Section 6 tries do discern possible solutions.

To ensure social welfare is not harmed, the UK Competition and Markets Authority— which has been one of the most active authorities worldwide in bringing excessive pricing cases—has suggested that no private actions should be allowed on such claims.

As a second-best solution, the author suggests placing significant limitations on the ability of plaintiffs to bring private excessive pricing suits to ensure that the prohibition does not create over-deterrence and that courts are not turned into price regulators. First, the courts, the Commission, and national competition authorities could create more detailed guidelines that reduce at least some of the vagueness that characterises the excessive pricing prohibition. Second, competition authorities should be automatically notified and granted standing in private excessive pricing cases, so that they can ensure the public interest is protected by choosing to act as amicus curiae. Third, efforts could be made to ensure that courts are economically literate and made aware of the social costs of over-deterrence. Further, in line with decision theory, it might be more efficient to create higher burdens of proof for excessive pricing cases brought by private parties heard by generalist courts relative to those imposed on the Commission and national competition authorities in public enforcement contexts.

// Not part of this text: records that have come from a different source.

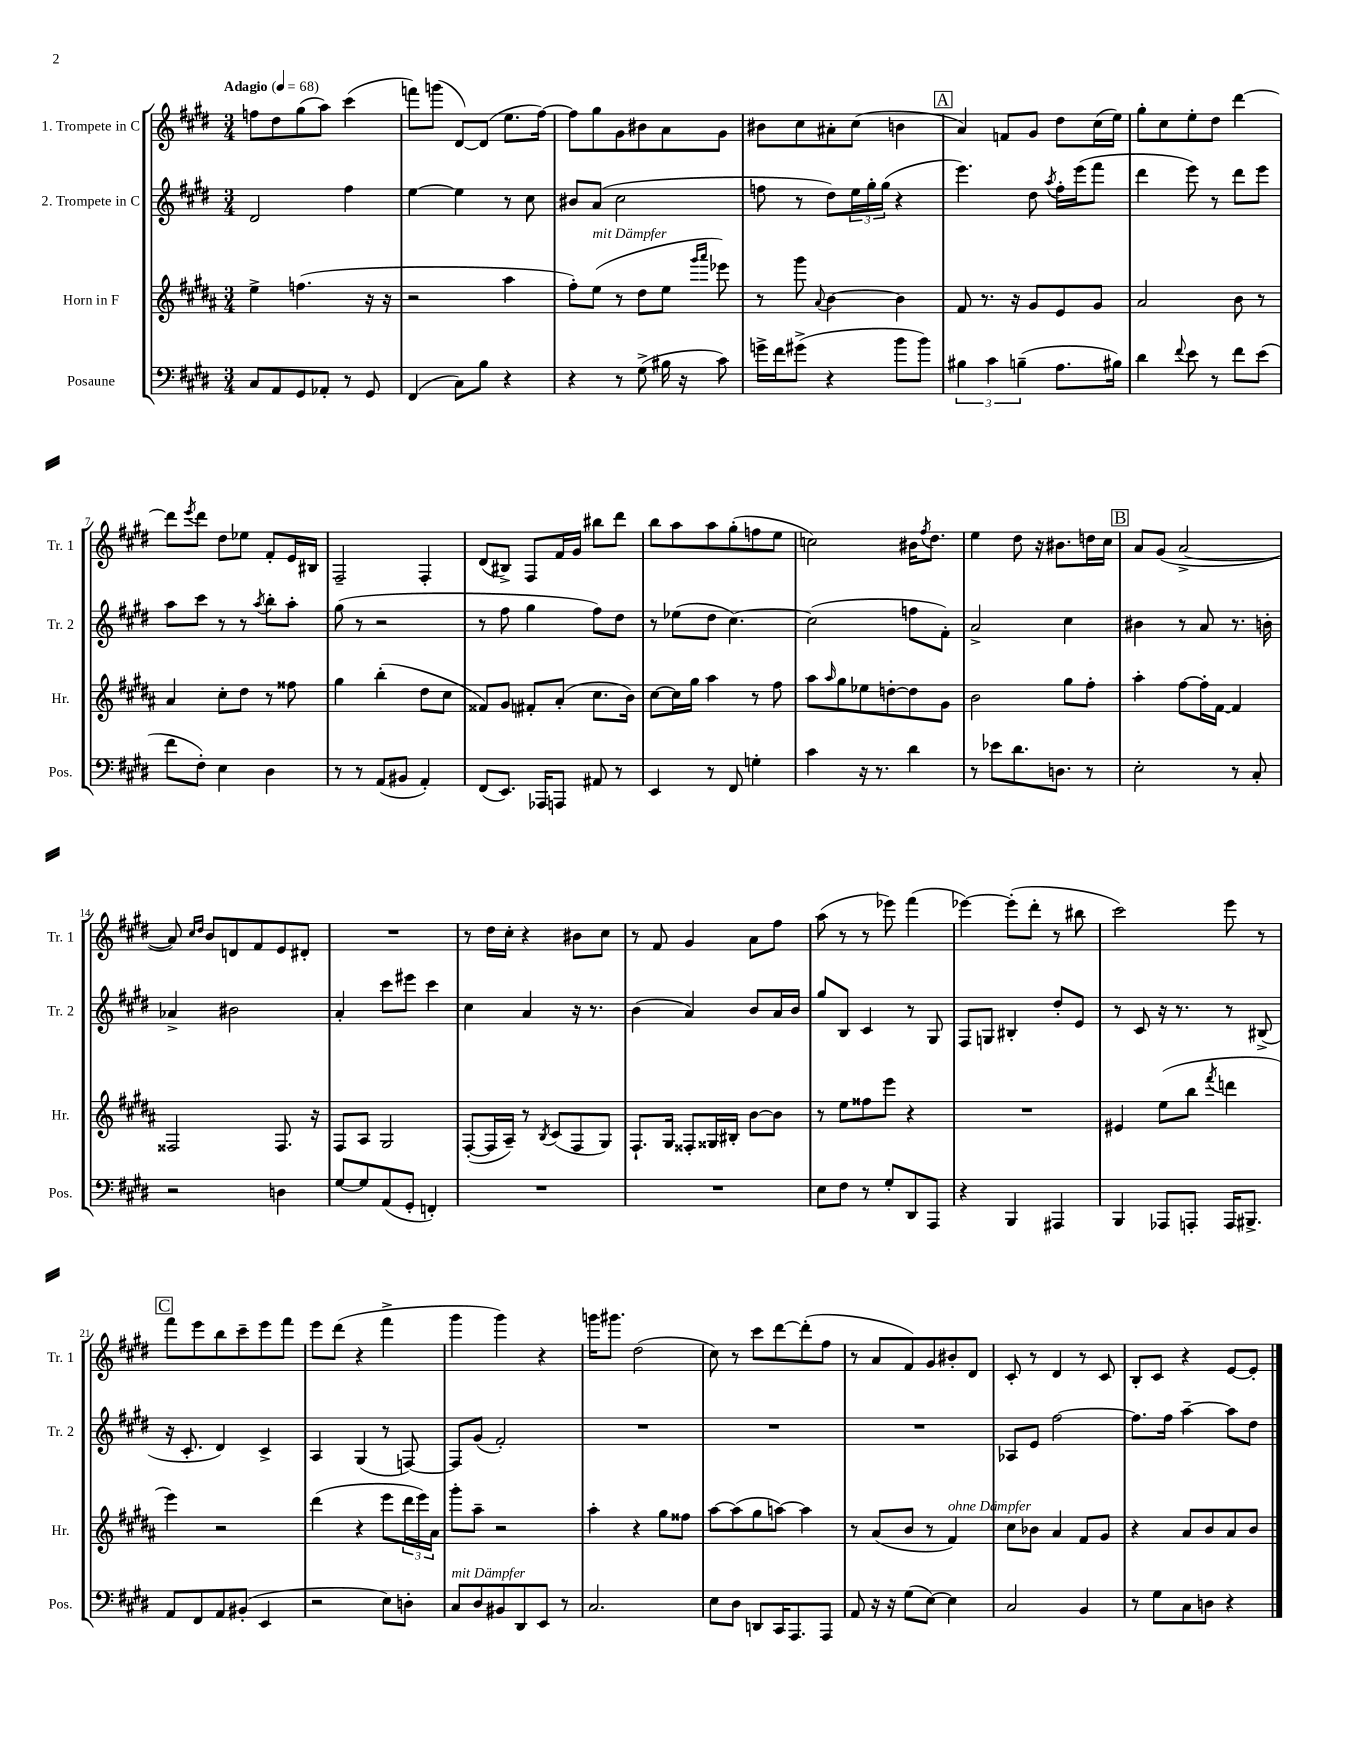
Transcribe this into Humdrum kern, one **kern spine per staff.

**kern	**kern	**kern	**kern
*staff4	*staff3	*staff2	*staff1
*clefF4	*clefG2	*clefG2	*clefG2
*k[f#c#g#d#]	*k[f#c#g#d#a#]	*k[f#c#g#d#]	*k[f#c#g#d#]
*M3/4	*M3/4	*M3/4	*M3/4
*MM68	*MM68	*MM68	*MM68
8C#	4ee^	2d#	8ff
8AA	.	.	8dd#
8GG#	(4.ff	.	(8gg#
8AA-'	.	.	8aa)
8r	.	4ff#	(4ccc#
8GG#	16r	.	.
.	16r	.	.
=	=	=	=
(4FF#	2r	[4ee	8fff)
.	.	.	(8ggg
8C#)	.	4ee]	[8d#)
8B	.	.	(8d#]
4r	4aa#	8r	8.ee
.	.	8cc#	.
.	.	.	[16ff#)
=	=	=	=
4r	8ff#')	8b#	8ff#]
.	(8ee	(8a	8gg#
8r	8r	2cc#	8g#
(8G#^	8dd#	.	8b#
16B#	8ee	.	8a
16r	.	.	.
.	16qqggg#	.	.
.	16qqaaa#	.	.
8c#)	8eee-)	.	8g#
=	=	=	=
16g^	8r	8ff	8b#
16f#	.	.	.
(8g#^	8ggg#	8r	8cc#
.	8qqa#	.	.
4r	[4b	8dd#)	8a#'
.	.	24ee	(8cc#
.	.	24gg#'	.
.	.	(24gg#	.
8b	4b]	4r	4b
8b)	.	.	.
=	=	=	=
6B#	8f#	4.eee)	4a)
.	8.r	.	.
6c#	.	.	.
.	.	.	8f
.	16r	.	.
(6B~	.	.	.
.	8g#	8dd#	8g#
.	.	8qaa	.
8.A	8e	16ff#'	8dd#
.	.	(16eee	.
.	8g#	8fff#	(16cc#
16B#)	.	.	16ee)
=	=	=	=
4d#	2a#	4ddd#	8gg#'
.	.	.	8cc#
8qqf#	.	.	.
8e	.	8eee)	8ee'
8r	.	8r	8dd#
8f#	8b	8ddd#	[4ddd#
(8e	8r	8eee	.
=	=	=	=
8f#	4a#	8aa	8ddd#]
.	.	.	8qeee
8F#')	.	8ccc#	8ddd#
4E	8cc#'	8r	8dd#
.	8dd#	8r	8ee-
.	.	8qaa	.
4D#	8r	8bb'	8f#'
.	8ff##	8aa'	16e
.	.	.	16B#
=	=	=	=
8r	4gg#	(8gg#	2F#~
8r	.	8r	.
(8AA	(4bb'	2r	.
8BB#	.	.	.
4AA')	8dd#	.	4F#'
.	8cc#	.	.
=	=	=	=
(8FF#	8f##)	8r	(8d#
8.EE)	8g#	8ff#	8B#^)
.	8f#'	4gg#	8F#
16AAA-	.	.	.
8AAA	(8a#'	.	16f#
.	.	.	16g#
8AA#	8.cc#	8ff#)	8bb#
8r	.	8dd#	8ddd#
.	16b)	.	.
=	=	=	=
4EE	[8cc#	8r	8bb
.	16cc#]	(8ee-	8aa
.	16gg#	.	.
8r	4aa#	8dd#	8aa
8FF#	.	[4.cc#)	(8gg#'
4G'	8r	.	8ff
.	8ff#	.	8ee
=	=	=	=
4c#	8aa#	(2cc#]	2cc)
.	16qqaa#	.	.
.	8gg#	.	.
16r	8ee-	.	.
8.r	.	.	.
.	[8dd'	.	.
4d#	8dd]	8ff	16b#
.	.	.	8qff#
.	.	.	8.dd#
.	8g#	8f#')	.
=	=	=	=
8r	2b	2a^	4ee
8e-	.	.	.
8.d#	.	.	8dd#
.	.	.	16r
8.D	.	.	8.b#
.	8gg#	4cc#	.
8r	8ff#'	.	16dd
.	.	.	16cc#
=	=	=	=
2E'	4aa#'	4b#	8a
.	.	.	(8g#
.	[8ff#	8r	[2a^
.	16ff#']	8a	.
.	[16f#	.	.
8r	4f#]	8.r	.
8C#'	.	.	.
.	.	16b'	.
=	=	=	=
2r	2F##	4a-^	8a])
.	.	.	16qqcc#
.	.	.	16qqdd#
.	.	.	8b
.	.	2b#	8d
.	.	.	8f#
4D	8.F##	.	8e
.	.	.	8d#'
.	16r	.	.
=	=	=	=
[8G#	8F#	4a'	2.r
8G#]	8A#	.	.
(8AA	2G#	8ccc#	.
8GG#'	.	8eee#	.
4FF')	.	4ccc#	.
=	=	=	=
2.r	([8F#'	4cc#	8r
.	16F#]	.	16dd#
.	16A#~)	.	16cc#'
.	8r	4a	4r
.	8qB	.	.
.	(8c#	.	.
.	8F#	16r	8b#
.	.	8.r	.
.	8G#)	.	8cc#
=	=	=	=
2.r	8.F#`	(4b	8r
.	.	.	8f#
.	16G#	.	.
.	8F##'	4a)	4g#
.	16G##	.	.
.	16B#'	.	.
.	[8b	8b	8a
.	8b]	16a	8ff#
.	.	16b	.
=	=	=	=
8E	8r	8gg#	(8aa
8F#	8ee	8B	8r
8r	8ff##	4c#	8r
8G#'	8eee	.	8eee-)
8DD#	4r	8r	(4fff#
8AAA	.	8G#	.
=	=	=	=
4r	2.r	8F#	[4eee-)
.	.	8G	.
4BBB	.	4B#'	(8eee-']
.	.	.	8ddd#'
4AAA#	.	8dd#'	8r
.	.	8e	8bb#
=	=	=	=
4BBB	4e#	8r	2ccc#)
.	.	8c#	.
8AAA-	(8ee	16r	.
.	.	8.r	.
8AAA'	8bb	.	.
.	8qfff#	.	.
16AAA	4ddd	8r	8eee
8.BBB#^	.	.	.
.	.	(8B#^	8r
=	=	=	=
8AA	4eee)	16r	8fff#
.	.	8.c#'	.
8FF#	.	.	8eee
8AA	2r	4d#)	8bb
(8BB#'	.	.	8ccc#~
4EE	.	4c#^	8eee
.	.	.	8fff#
=	=	=	=
2r	(4ddd#	4A	8eee
.	.	.	(8ddd#
.	4r	(4G#	4r
8E)	8eee	8r	4fff#^
8D'	24ddd#	[8F)	.
.	24eee)	.	.
.	24a#	.	.
=	=	=	=
8C#	8ggg#'	8F]	4ggg#
8D#	8aa#~	(8g#	.
8BB#	2r	2f#')	4ggg#)
8DD#	.	.	.
8EE	.	.	4r
8r	.	.	.
=	=	=	=
2.C#	4aa#'	2.r	16ggg
.	.	.	8.ggg#
.	4r	.	(2dd#
.	8gg#	.	.
.	8ff##	.	.
=	=	=	=
8E	[8aa#	2.r	8cc#)
8D#	(8aa#]	.	8r
8DD	8gg#	.	8ccc#
16CC#	[8aa)	.	[8ddd#
8.AAA	.	.	.
.	4aa]	.	(8ddd#']
8AAA	.	.	8ff#
=	=	=	=
8AA	8r	2.r	8r
16r	(8a#	.	8a
16r	.	.	.
(8G#	8b	.	8f#)
[8E)	8r	.	8g#
4E]	4f#)	.	8b#'
.	.	.	8d#
=	=	=	=
2C#	8cc#	8A-	8c#'
.	8b-	8e	8r
.	4a#	[2ff#	4d#
4BB	8f#	.	8r
.	8g#	.	8c#
=	=	=	=
8r	4r	8.ff#]	8B'
8G#	.	.	8c#
.	.	16ff#	.
8C#	8a#	[4aa~	4r
8D	8b	.	.
4r	8a#	8aa]	[8e
.	8b	8dd#	8e']
==	==	==	==
*-	*-	*-	*-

This paper is scholarship of a very high level, and I am unable fully to do it justice here. For example, you would be hard pressed to find a better (and shorter) summary of the methods used to identify excessive prices and their limitations than the one contained in Section 2. As someone who is concerned about the second-order effects of carelessly delineated legal rules and standards (ehem… we all have our manias), I very much enjoyed the way this article outlines how the safeguards put in place for public enforcement of the notoriously fuzzy standards used to identify excessive pricing are likely to prove ineffective as regards private enforcement.

My sole comment is that it is manifest that the author started the paper from the conclusion that private enforcement of excessive pricing is a ‘bad thing’ and reasoned backwards from that – I would guess that the paper was triggered by the flood of cases in Israel. The paper’s argument is a strong and compelling one, but it is also a bit one-sided. For example, in the discussion of the institutional constraints of courts, I think the argument is made too strongly – as if courts were absurdly naïve and economically illiterate, and as if judicial systems did not have mechanisms in place to address challenges such as this. It may take time, but appeal mechanisms are likely eventually to ensure consistency, and procedural and evidentiary rules could be devised to make bringing spurious claims (or even establishing excessive pricing) more difficult. And, in effect, the author herself seems to recognise this, when she calls for efforts to make courts aware of social costs of over-deterrence in a way that will hopefully affect the legal requirements and burdens of proof on potential plaintiffs.